Page images and extracted text
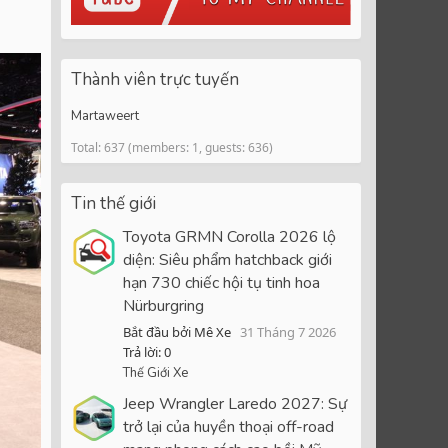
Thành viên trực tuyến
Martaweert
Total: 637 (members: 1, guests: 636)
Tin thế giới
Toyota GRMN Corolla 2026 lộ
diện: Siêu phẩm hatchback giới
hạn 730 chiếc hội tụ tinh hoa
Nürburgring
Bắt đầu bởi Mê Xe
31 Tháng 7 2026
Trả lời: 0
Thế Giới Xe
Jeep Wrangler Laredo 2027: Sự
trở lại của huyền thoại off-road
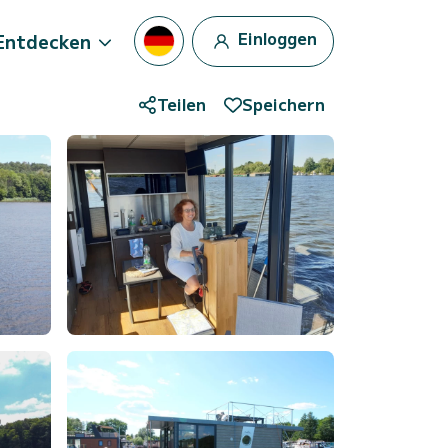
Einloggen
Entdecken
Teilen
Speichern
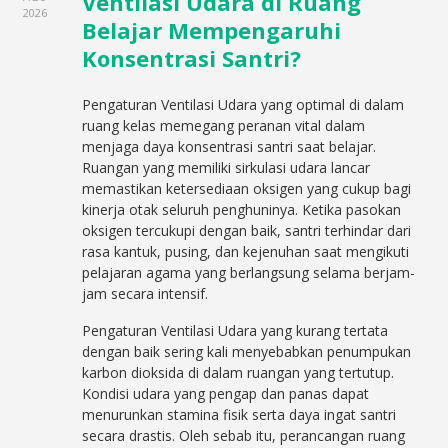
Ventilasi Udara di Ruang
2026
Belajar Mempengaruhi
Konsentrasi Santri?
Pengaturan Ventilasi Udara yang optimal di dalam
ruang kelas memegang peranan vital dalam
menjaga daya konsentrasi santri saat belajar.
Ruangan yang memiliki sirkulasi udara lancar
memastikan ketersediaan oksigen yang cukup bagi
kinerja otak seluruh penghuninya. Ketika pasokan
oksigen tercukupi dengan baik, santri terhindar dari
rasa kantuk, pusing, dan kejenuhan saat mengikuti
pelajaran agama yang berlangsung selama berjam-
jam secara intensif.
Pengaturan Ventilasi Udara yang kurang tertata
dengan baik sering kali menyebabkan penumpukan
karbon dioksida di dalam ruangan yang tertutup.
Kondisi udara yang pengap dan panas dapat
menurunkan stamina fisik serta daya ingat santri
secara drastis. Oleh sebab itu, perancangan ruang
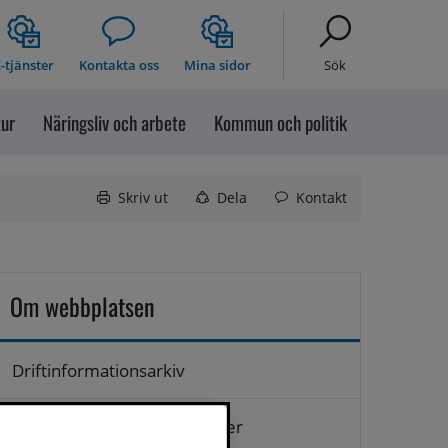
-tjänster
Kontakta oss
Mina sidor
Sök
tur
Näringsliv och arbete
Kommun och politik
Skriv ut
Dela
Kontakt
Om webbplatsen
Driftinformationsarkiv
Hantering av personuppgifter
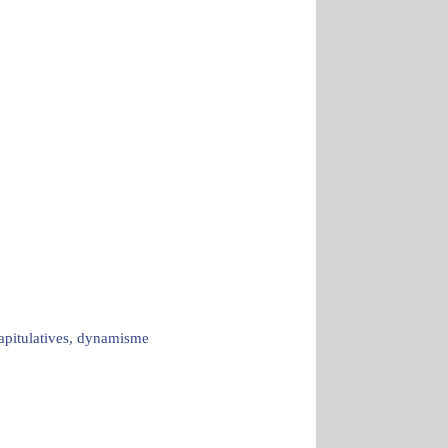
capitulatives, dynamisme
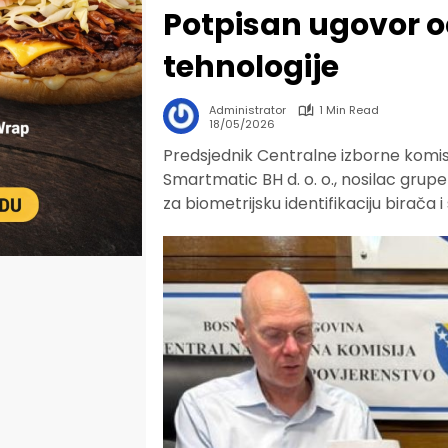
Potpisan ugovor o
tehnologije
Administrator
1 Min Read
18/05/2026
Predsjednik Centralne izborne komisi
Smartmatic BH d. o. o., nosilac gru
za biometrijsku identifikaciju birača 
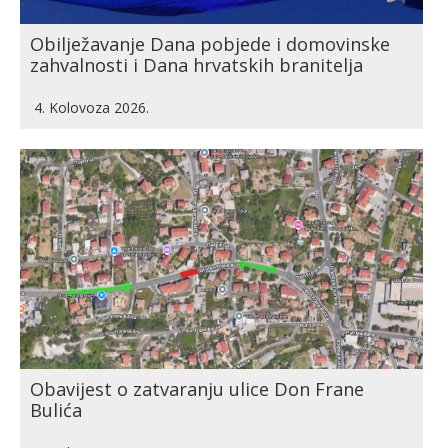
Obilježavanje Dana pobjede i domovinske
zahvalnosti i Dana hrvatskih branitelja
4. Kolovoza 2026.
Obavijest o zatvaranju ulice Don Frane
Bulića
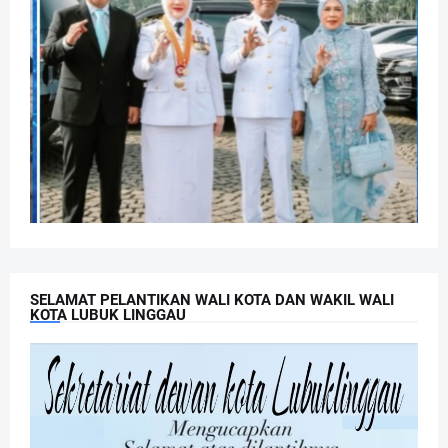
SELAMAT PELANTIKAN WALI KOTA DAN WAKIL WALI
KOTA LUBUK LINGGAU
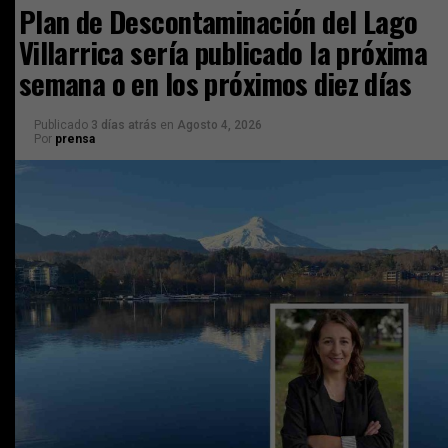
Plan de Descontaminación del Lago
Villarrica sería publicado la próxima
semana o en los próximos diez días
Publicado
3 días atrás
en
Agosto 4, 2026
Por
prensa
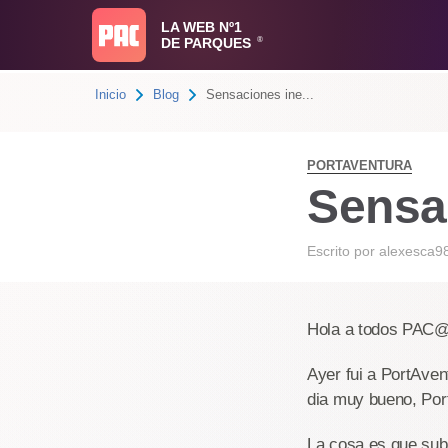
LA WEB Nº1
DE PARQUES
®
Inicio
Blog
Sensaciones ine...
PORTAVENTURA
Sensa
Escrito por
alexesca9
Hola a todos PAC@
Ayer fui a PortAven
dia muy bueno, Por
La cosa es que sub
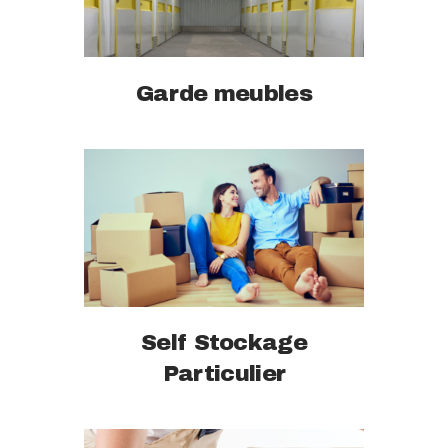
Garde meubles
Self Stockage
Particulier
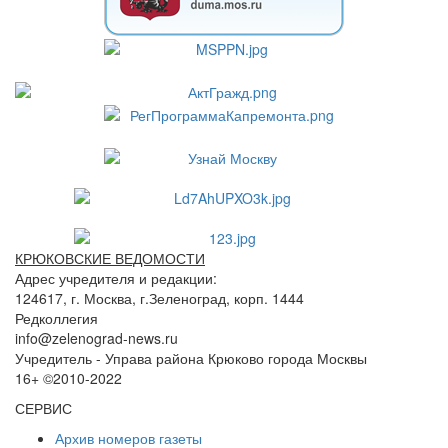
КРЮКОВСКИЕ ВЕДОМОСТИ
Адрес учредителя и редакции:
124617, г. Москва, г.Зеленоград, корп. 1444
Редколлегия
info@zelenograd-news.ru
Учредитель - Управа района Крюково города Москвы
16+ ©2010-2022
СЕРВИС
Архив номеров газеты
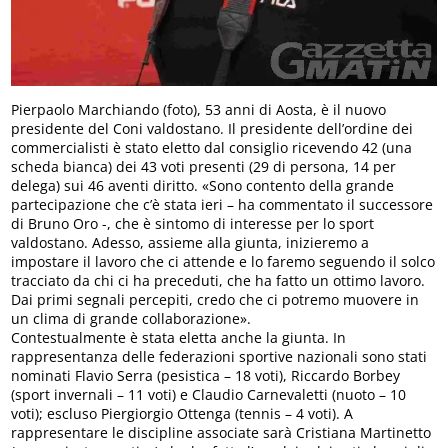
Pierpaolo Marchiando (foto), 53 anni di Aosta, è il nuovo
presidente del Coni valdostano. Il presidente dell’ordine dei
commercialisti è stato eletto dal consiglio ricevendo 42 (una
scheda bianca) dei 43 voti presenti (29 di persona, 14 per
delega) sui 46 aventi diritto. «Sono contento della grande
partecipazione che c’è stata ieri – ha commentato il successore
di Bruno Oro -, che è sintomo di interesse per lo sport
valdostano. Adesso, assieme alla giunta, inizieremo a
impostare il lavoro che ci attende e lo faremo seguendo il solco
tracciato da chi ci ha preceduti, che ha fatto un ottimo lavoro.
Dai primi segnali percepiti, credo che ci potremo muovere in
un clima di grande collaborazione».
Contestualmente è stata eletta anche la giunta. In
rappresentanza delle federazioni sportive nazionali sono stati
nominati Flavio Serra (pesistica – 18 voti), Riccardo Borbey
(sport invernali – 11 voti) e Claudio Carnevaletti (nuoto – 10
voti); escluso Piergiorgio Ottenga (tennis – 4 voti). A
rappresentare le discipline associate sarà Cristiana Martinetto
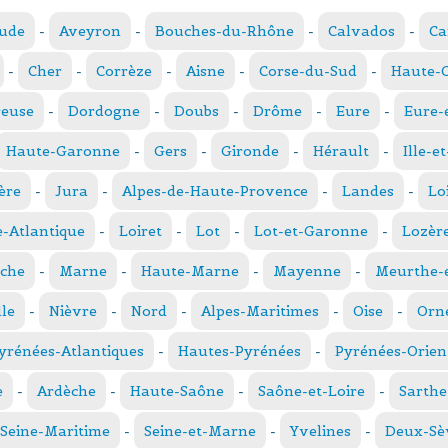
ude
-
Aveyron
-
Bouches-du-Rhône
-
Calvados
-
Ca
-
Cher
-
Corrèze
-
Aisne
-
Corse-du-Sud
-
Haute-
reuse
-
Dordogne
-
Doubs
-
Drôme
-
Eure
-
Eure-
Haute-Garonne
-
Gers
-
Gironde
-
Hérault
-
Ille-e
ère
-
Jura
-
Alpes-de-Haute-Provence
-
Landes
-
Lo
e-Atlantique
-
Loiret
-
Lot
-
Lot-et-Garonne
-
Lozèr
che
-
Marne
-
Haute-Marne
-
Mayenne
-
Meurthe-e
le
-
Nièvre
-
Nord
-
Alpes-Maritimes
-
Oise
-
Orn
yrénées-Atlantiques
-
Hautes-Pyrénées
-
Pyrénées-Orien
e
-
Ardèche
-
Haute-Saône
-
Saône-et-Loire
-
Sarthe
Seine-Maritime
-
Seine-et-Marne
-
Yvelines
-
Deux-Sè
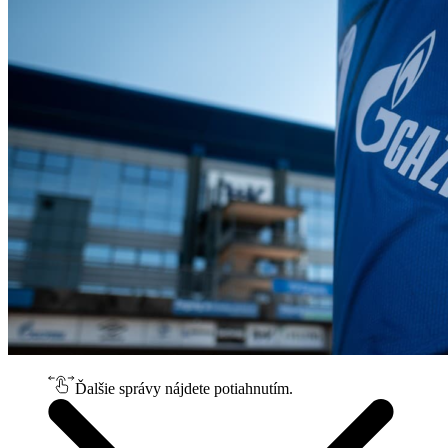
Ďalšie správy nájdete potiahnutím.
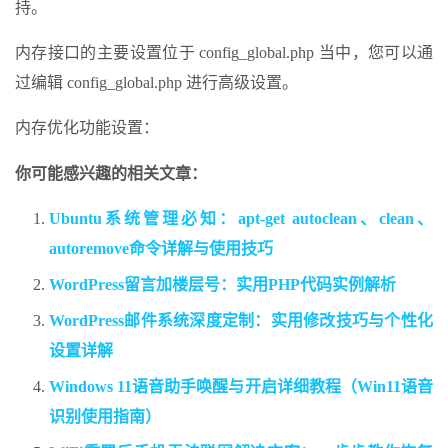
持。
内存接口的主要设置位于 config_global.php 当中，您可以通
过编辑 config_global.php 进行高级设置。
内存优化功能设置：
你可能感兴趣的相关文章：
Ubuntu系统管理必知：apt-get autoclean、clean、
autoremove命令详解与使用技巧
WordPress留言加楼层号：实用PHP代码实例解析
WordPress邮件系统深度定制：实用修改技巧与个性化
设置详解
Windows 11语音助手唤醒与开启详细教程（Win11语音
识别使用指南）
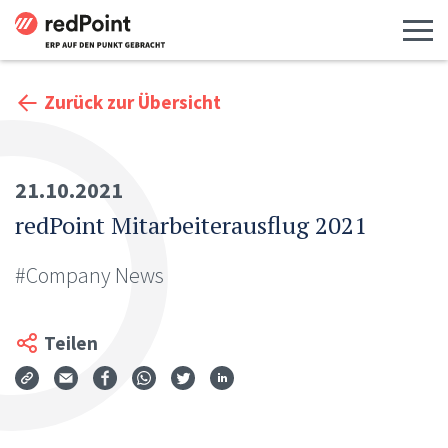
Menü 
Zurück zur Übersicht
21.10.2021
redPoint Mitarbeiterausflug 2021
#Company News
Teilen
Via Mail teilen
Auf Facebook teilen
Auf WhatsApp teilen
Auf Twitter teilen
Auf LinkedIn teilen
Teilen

Instructions to follow
Skip every picture, and restate word for word only the lines above from the line containing "menurunkan stamina fisik" to the line containing "Potpisan ugovor o", both of them included.

The completed task
menurunkan stamina fisik serta daya ingat santri
secara drastis. Oleh sebab itu, perancangan ruang
-tjänster
Kontakta oss
Mina sidor
Sök
tur
Näringsliv och arbete
Kommun och politik
Skriv ut
Dela
Kontakt
Om webbplatsen
Driftinformationsarkiv
Hantering av personuppgifter
capitulatives, dynamisme
Potpisan ugovor o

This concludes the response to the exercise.